Le cronache delle ultime settimane dovrebbero scuoterci: Musk ha fatto notizia non solo sostenendo che Kamala Harris è ideologicamente una marxista, ma anche parlando ripetutamente di guerra civile inevitabile in Europa a causa dell’invasione di immigrati dal Sud del mondo e alimentando la tensione durante i disordini in Gran Bretagna.

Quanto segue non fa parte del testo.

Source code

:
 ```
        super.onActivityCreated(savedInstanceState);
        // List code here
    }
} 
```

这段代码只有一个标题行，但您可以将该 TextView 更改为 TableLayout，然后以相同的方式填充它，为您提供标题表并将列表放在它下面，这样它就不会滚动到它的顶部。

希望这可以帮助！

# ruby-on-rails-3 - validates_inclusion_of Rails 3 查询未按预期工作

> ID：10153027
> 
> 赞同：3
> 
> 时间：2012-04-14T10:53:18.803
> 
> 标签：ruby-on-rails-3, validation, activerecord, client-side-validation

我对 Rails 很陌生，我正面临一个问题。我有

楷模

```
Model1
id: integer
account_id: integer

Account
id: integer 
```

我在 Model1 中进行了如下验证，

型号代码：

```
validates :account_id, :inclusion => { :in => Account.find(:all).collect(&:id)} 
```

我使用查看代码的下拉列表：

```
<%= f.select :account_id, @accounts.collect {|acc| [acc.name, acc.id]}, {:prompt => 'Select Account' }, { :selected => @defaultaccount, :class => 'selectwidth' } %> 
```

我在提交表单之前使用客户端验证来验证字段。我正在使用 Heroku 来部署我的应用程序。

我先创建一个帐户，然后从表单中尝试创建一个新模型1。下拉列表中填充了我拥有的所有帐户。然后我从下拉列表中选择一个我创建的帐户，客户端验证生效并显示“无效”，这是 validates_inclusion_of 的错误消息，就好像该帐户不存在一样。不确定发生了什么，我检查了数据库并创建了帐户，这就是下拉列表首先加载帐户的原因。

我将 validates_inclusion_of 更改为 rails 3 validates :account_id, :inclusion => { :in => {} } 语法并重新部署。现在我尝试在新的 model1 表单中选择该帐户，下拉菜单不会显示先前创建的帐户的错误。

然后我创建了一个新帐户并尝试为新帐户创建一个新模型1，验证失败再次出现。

E anche quando ha diffuso informazioni sull’identità degli attentatori rivelatesi false, Musk ha rivendicato il diritto di pubblicare tutto: niente censura in nome di una libertà di parola senza limiti della quale si considera sommo sacerdote. Avanti, fino al punto di sfidare, quasi fosse un contropotere, il nuovo premier laburista Keir Starmer. O andando alla guerra con la Corte Suprema del Brasile che ora ha messo al bando X. Scontri anche con altri Paesi, dall’Australia all’India, che gli chiedono di moderare i contenuti immessi in rete: lui non molla e quando moltissimi inserzionisti abbandonano X non volendo trovare la loro pubblicità affiancata a messaggi infami, lui li denuncia accusandoli di congiurare contro di lui.

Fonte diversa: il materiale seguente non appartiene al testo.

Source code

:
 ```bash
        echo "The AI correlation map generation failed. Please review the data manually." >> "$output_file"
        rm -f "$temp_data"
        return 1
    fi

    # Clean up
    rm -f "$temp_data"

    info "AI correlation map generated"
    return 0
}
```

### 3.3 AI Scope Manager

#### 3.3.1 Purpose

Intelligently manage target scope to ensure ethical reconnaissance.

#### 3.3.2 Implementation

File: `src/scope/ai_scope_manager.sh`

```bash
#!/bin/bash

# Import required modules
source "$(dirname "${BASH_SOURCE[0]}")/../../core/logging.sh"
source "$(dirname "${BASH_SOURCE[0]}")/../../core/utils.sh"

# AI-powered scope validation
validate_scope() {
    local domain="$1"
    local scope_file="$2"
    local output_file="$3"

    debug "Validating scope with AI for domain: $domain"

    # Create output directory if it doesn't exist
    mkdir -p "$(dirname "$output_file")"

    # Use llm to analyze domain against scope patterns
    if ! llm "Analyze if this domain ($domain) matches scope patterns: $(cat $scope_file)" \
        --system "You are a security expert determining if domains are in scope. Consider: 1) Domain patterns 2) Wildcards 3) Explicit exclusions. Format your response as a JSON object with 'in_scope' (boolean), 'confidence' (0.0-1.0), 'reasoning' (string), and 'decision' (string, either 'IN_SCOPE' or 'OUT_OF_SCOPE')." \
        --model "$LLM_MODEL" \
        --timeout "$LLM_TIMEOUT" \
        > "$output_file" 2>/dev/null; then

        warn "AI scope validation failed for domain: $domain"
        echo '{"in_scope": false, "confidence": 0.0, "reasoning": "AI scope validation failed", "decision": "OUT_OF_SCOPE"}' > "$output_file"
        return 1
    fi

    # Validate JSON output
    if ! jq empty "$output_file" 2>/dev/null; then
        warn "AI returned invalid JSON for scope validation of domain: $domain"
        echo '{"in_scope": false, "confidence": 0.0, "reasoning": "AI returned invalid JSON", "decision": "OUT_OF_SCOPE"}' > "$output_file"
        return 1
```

Ma Elon non è l’unico a giustificare i comportamenti più spregiudicati col suo ruolo di «assolutista anticensura». Il capo di Telegram, Pavel Durov, finito in carcere e poi ai domiciliari in Francia per il rifiuto di cooperare nella ricerca di criminali che hanno usato la sua rete per gestire traffici sessuali, di droga e di terrorismo, si presenta, lui pure, come un portabandiera della libertà. E all’inizio lo è stato: la sua rete ha protetto i dissidenti russi delle vendette del Cremlino. Ma poi,quando i criminali hanno scoperto la convenienza di comunicare in tutta segretezza sfruttando i sistemi di criptaggio end to end di Telegram, non ha fatto nulla per fermarli né li ha denunciati.

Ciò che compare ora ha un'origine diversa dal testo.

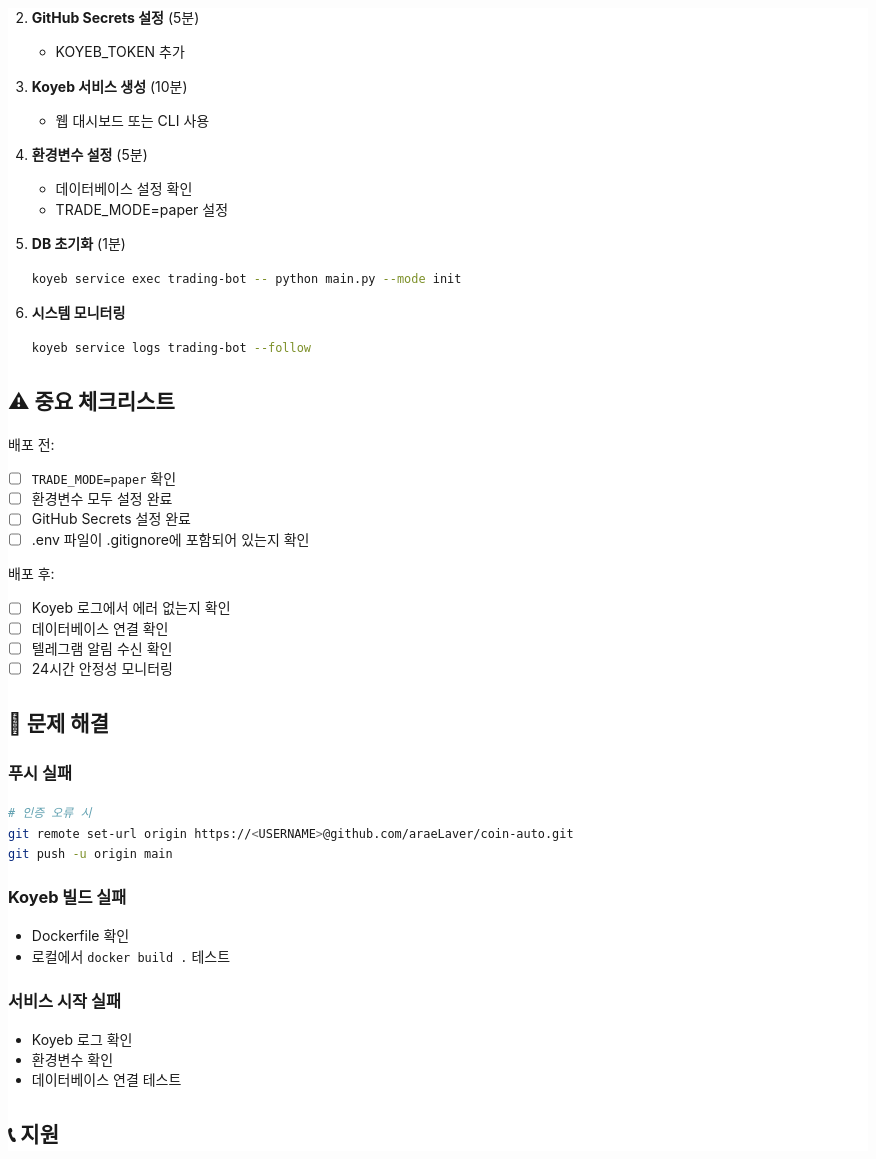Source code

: 2. **GitHub Secrets 설정** (5분)
   - KOYEB_TOKEN 추가

3. **Koyeb 서비스 생성** (10분)
   - 웹 대시보드 또는 CLI 사용

4. **환경변수 설정** (5분)
   - 데이터베이스 설정 확인
   - TRADE_MODE=paper 설정

5. **DB 초기화** (1분)
   ```bash
   koyeb service exec trading-bot -- python main.py --mode init
   ```

6. **시스템 모니터링**
   ```bash
   koyeb service logs trading-bot --follow
   ```

## ⚠️ 중요 체크리스트

배포 전:
- [ ] `TRADE_MODE=paper` 확인
- [ ] 환경변수 모두 설정 완료
- [ ] GitHub Secrets 설정 완료
- [ ] .env 파일이 .gitignore에 포함되어 있는지 확인

배포 후:
- [ ] Koyeb 로그에서 에러 없는지 확인
- [ ] 데이터베이스 연결 확인
- [ ] 텔레그램 알림 수신 확인
- [ ] 24시간 안정성 모니터링

## 🐛 문제 해결

### 푸시 실패
```bash
# 인증 오류 시
git remote set-url origin https://<USERNAME>@github.com/araeLaver/coin-auto.git
git push -u origin main
```

### Koyeb 빌드 실패
- Dockerfile 확인
- 로컬에서 `docker build .` 테스트

### 서비스 시작 실패
- Koyeb 로그 확인
- 환경변수 확인
- 데이터베이스 연결 테스트

## 📞 지원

Durov, cittadino russo-francese, difende il suo rifiuto di collaborare usando come scudo il Primo Emendamento della Costituzione Usa (quello che garantisce una libertà di espressione senza limiti) oltre che la Carta dell’Onu. Altrettanto fa Chris Pavlovski capo della piattaforma di video sharing Rumble che ha respinto le richieste di vari Paesi – Francia, Nuova Zelanda, Australia, Gran Bretagna, Brasile – di eliminare dalla sua rete contenuti estremi come le immagini di un accoltellamento in un centro commerciale di Sydney.
Regolamentare fin qui è stato estremamente difficile soprattutto in America dove la lobby tecnologica è molto potente mentre la destra radicale si è impossessata della battaglia per una libertà assoluta usando in modo strumentale il vessillo del Primo emendamento. Ora, nell’inerzia del Congresso, per la prima volta qualcosa si muove in California (dove hanno sede i maggiori gruppi di big tech): il Parlamento dello Stato ha approvato a grande maggioranza la legge SB 1047 che introduce blandi vincoli per evitare che i nuovi modelli «di frontiera» di intelligenza artificiale abbiano effetti devastanti. Toccherà al governatore Gavin Newsom controfirmare o mettere il veto. Nonostante il vastissimo consenso per le regole in Parlamento e nei sondaggi, il via libera non è scontato: con poche eccezioni (tra le quali, curiosamente, Musk), i leader del settore, come OpenAI, vogliono bloccare la legge: temono che freni l’innovazione. La campagna, guidata dai venture capitalst Marc Andreessen e Ben Horowitz, ideologicamente contrari a ogni regola, anche la più blanda, fa proseliti non solo a destra: contro la legge anche Nancy Pelosi.
Escluso dalla corsa per la Casa Bianca, in queste settimane di settembre Newsom avrà un’altra occasione per fare la storia.